Fue tras el ataque a Mocimboa da Praia en 2017 cuando el Gobierno regional adoptó medidas por primera vez. Lo primero fue cerrar el Consejo Islámico, un edificio que durante años sirvió de centro de reunión de salafistas llegados de todo el mundo según varias fuentes. Ahora es una amalgama de construcciones medio abandonadas, en las que siguen viviendo algunas personas por las ropas que vemos tendidas, y que ha quedado opacada por la mole de varias plantas de hormigón de un hotel chino que ha quedado a medio construir. A unos centenares de metros, tras pasar un control militar, uno de los cementerios de la ciudad: separados por un muro, los musulmanes y los cristianos.
“Una de las leyes más profundas de los africanos es comer en el mismo plato y beber en el mismo vaso que todo el mundo. Es la hospitalidad. Los salafistas han conseguido acabar con eso porque en realidad, al matar al cristiano, se está salvando y le está salvando para que le acoja Dios en el cielo. Es una perversión de la religión total”, sostiene el padre Eduardo que, pese a todo, vive en ese estado de entrega total en el que no cabe el miedo porque hay que ir desprovisto de cualquier barrera o prejuicio. Solo en ese estado de gracilidad se puede transmitir esa esperanza a las decenas de voluntarios y voluntarias que sacan adelante los huertos de la comunidad, las entregas de alimento a los refugiados, la escuela en la que estudian más de mil pequeños….

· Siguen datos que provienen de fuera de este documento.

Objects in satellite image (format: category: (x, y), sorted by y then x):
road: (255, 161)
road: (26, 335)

«La idea wahabí caló porque el Estado nos les ofrece nada. Aquí llegó el proyecto de Total y todos los mozambiqueños que han contratado y formado son de Maputo. Y dicen que es que aquí no hay gente capacidad. No invirtieron nada en que este macroproyecto pudiera mejorar la situación de Cabo Delgado. Así que el problema no es que haya unos miles de jóvenes radicalizados, sino familias enteras. Y si desradicalizar a una persona es difícil, a familias enteras es un reto tremendo para toda la sociedad”, sentencia mientras coordina con su aliado y amigo el padre Ricardo Marques, responsable de la parroquia de María Auxiliadora, la más importante de Pemba, una entrega de bonos para alimentos en el barrio de Quissanga, habitado mayoritariamente por desplazados.
«Necesitamos una intervención internacional con una estrategia consistente. Si continua el problema de la pobreza, de la falta de sanidad, de la falta de trabajo, si salen del colegio y no tienen nada que hacer, seguirá. El problema es que tenemos niños soldados en las filas yihadistas», lamenta el padre Ricardo, que llego hace cinco años a Cabo Delgado y que, desde entonces, se ha convertido en una persona clave en la atención a las personas refugiadas.

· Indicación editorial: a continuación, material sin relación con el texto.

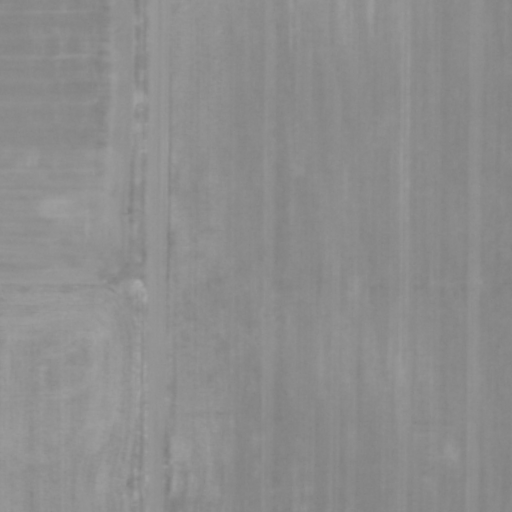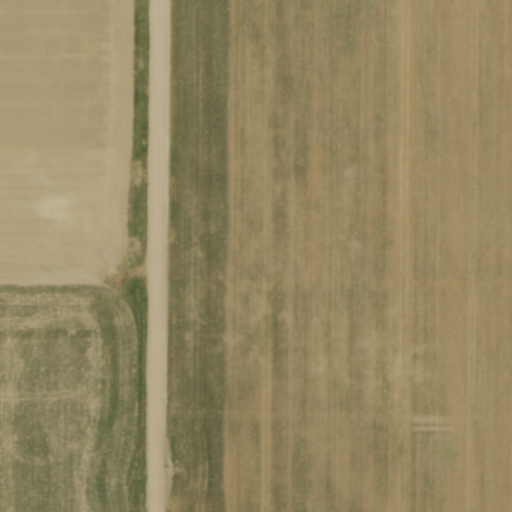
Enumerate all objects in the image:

«Llegaron y amarraron a mi hijo y a mi hermano en la misma casa y les cortaron la cabeza», explica Nja mientras recibe el cheque de mano de un joven voluntario. Este viudo de 70 años huyó en canoa junto a su otro hijo, su nuera y sus nietos de Kissanga, una ciudad costera atacada por los terroristas en 2020. Está a apenas 40 kilómetros de Pemba, por lo que vemos su silueta mientras conversamos con este hombre que repite varias veces que los asesinos eran de su mismo pueblo, vecinos. Él también ve el contorno de sus construcciones cuando se despierta en esta chabola con vistas al mar y a un basurero en el que los desplazados tienen que tirar sus desechos para vivir entre ellos. Él también ha escuchado las persistentes amenazas de los terroristas de que la siguiente ciudad en ser tomada será Pemba. Este es el barrio al que mira desde su ventana con terror María.